Ben Kennedy, el nuevo COO y heredero del legado familiar
En un movimiento que podría interpretarse como un guiño a las raíces de NASCAR, la familia France ha promovido a Ben Kennedy, de 34 años, al puesto de director de operaciones (COO). Kennedy, que no es un ejecutivo tradicional, sino un ex piloto con experiencia en categorías inferiores, representa un cambio generacional en la estructura directiva.
Kennedy comenzó su carrera en el mundo del automovilismo en las categorías inferiores de Orlando Speed World, donde compitió en categorías de turismos y camiones. Su progresión fue meteórica: pasó por la ARCA, la NASCAR Craftsman Truck Series y finalmente llegó a la NASCAR O'Reilly Auto Parts, donde su rendimiento llamó la atención de la dirección de la organización. En 2018, fue «ascendido» desde el asiento del piloto a la oficina, asumiendo roles en innovación y gestión de circuitos antes de dar el salto definitivo a la alta dirección.
«Ben Kennedy no solo conoce el deporte desde dentro, sino que entiende las necesidades de los pilotos, los equipos y los aficionados. Su nombramiento es un reflejo de cómo NASCAR está evolucionando hacia una estructura más moderna y conectada con sus raíces», declaró un portavoz de la organización.

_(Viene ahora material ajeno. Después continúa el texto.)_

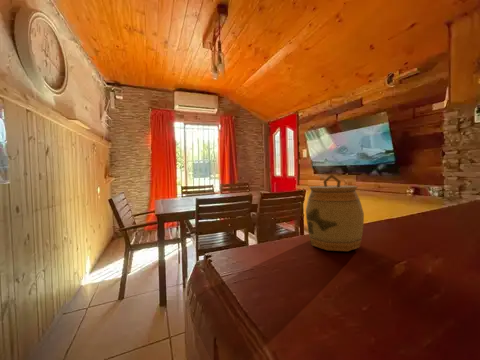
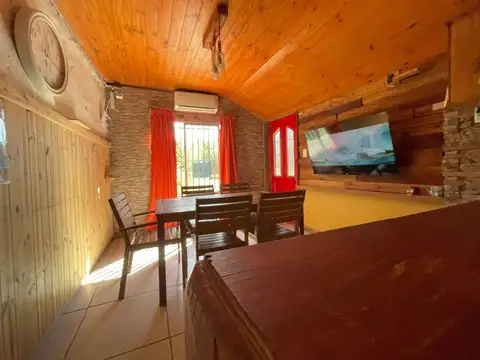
- jar [305,173,365,252]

¿Qué significa este cambio para NASCAR?
La salida de Jim France del cargo de consejero delegado marca el fin de una era en NASCAR. Aunque seguirá vinculado a la organización en un rol consultivo, su decisión refleja la necesidad de renovación en una industria que ha enfrentado desafíos como la competencia de otras competiciones de motor y la adaptación a las nuevas generaciones de aficionados.

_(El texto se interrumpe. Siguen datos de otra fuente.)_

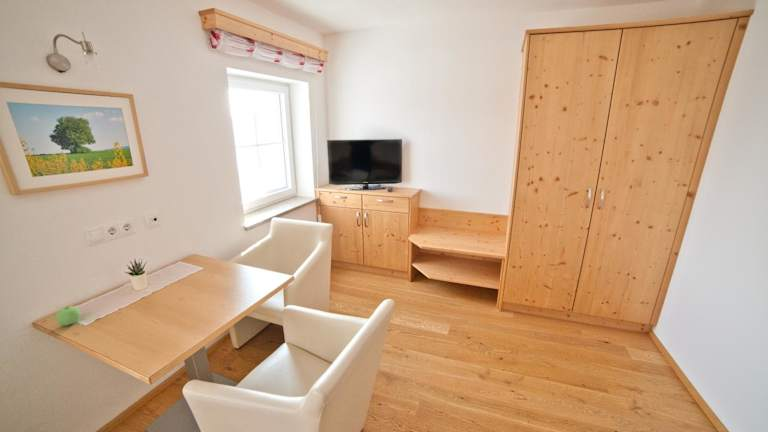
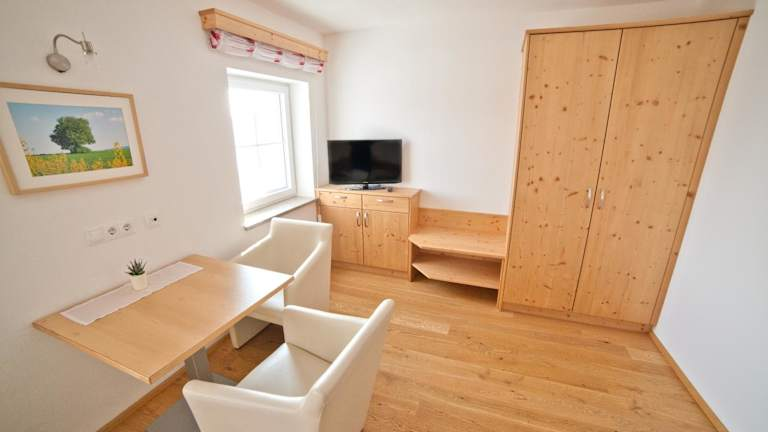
- apple [54,305,81,327]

Con Steve O'Donnell al frente, NASCAR busca consolidar su posición en el mercado deportivo estadounidense, mientras que Ben Kennedy podría ser el puente entre el pasado y el futuro de la organización. Su perfil, alejado del estereotipo del ejecutivo corporativo, podría ayudar a humanizar la marca y conectar con una base de seguidores cada vez más diversa.
«Este es un momento de transición, pero también de oportunidad», afirmó O'Donnell. «NASCAR tiene una historia increíble, pero también un futuro por escribir. Estoy comprometido a llevar el deporte a nuevas audiencias sin perder lo que lo hace único».